The light is lessening. It won’t be very long before the sun is completely gone and the cold takes over. Frost is expected tonight. I knew this when I set out which is why I came completely prepared, as always. There is no other way for me. It is a shame my fall from the cliff rendered me entirely cut off from my supplies and that my spine is seemingly severed in what I believe to be multiple places given the fact it appears every part of me is completely useless except for my mind, which, while of superior intelligence, cannot drag me, inch by inch, towards shelter and safety. So here I lie, waiting for whatever takes me first. And to think that after endless danger and risk, battles and threats, that my undoing would be a weak joining of cliff rock giving way under my enormous frame while I was busy releasing a fire hose stream of urine into a ravine that could safely hold its torrential flow and now, sadly, has become what will probably be my final resting spot. It is obviously God’s great gift of irony. A way for Him to put what He made so mighty in his proverbial place. So be it! I look forward to shaking His hand and congratulating Him on His cleverness and sense of humor, as well as what a spectacular job He did when constructing the blueprints for what I was to become. I am clear evidence that God is truly great!
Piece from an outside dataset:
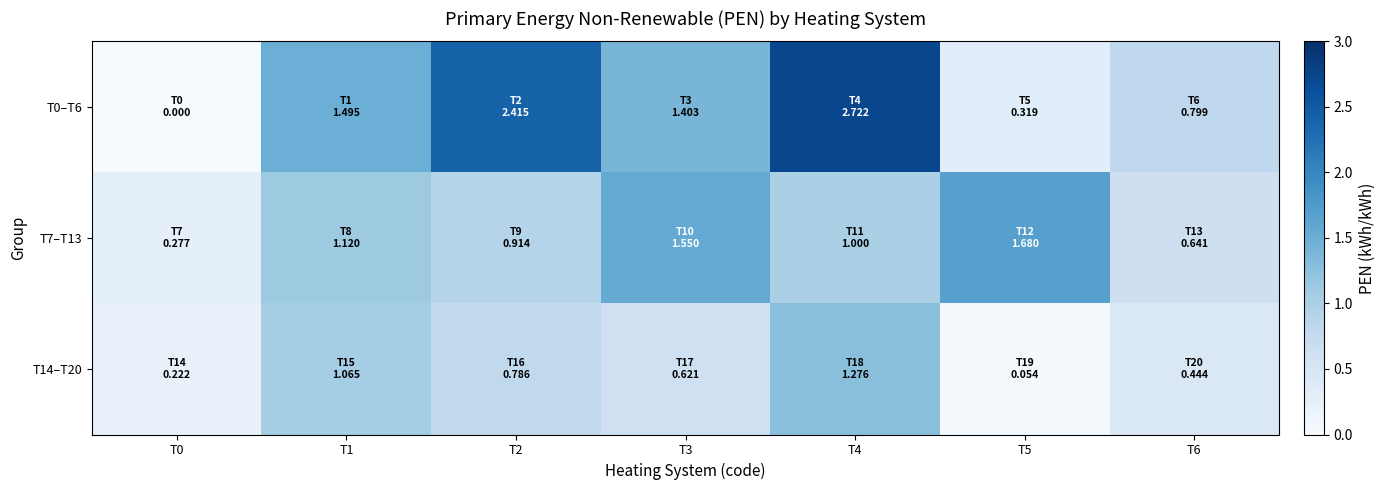

Reading left to right, list all the values displayed in this chart.

T0–T6: T0=0.0	T1=1.5	T2=2.4	T3=1.4	T4=2.7	T5=0.3	T6=0.8
T7–T13: T0=0.3	T1=1.1	T2=0.9	T3=1.6	T4=1.0	T5=1.7	T6=0.6
T14–T20: T0=0.2	T1=1.1	T2=0.8	T3=0.6	T4=1.3	T5=0.1	T6=0.4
Let’s see what animals come to pick me apart and carry me away. I only ask for the bravest or any sort of beast that welcomes fear and danger as much as I have. May it come upon me while I am still breathing; I would like to meet its gaze, feel its intent and judge its worthiness before it moves forward, lowers its head and begins to tear into me. I will relish being beaten in being eaten; for once a failure — a new journey to finally be had! One in which I am vulnerable and helpless. A ridiculous child once again! Bring the beast! May it come, hungry for flesh, and let me make my final way watching as its muzzle raises red with my blood, jaw scissoring.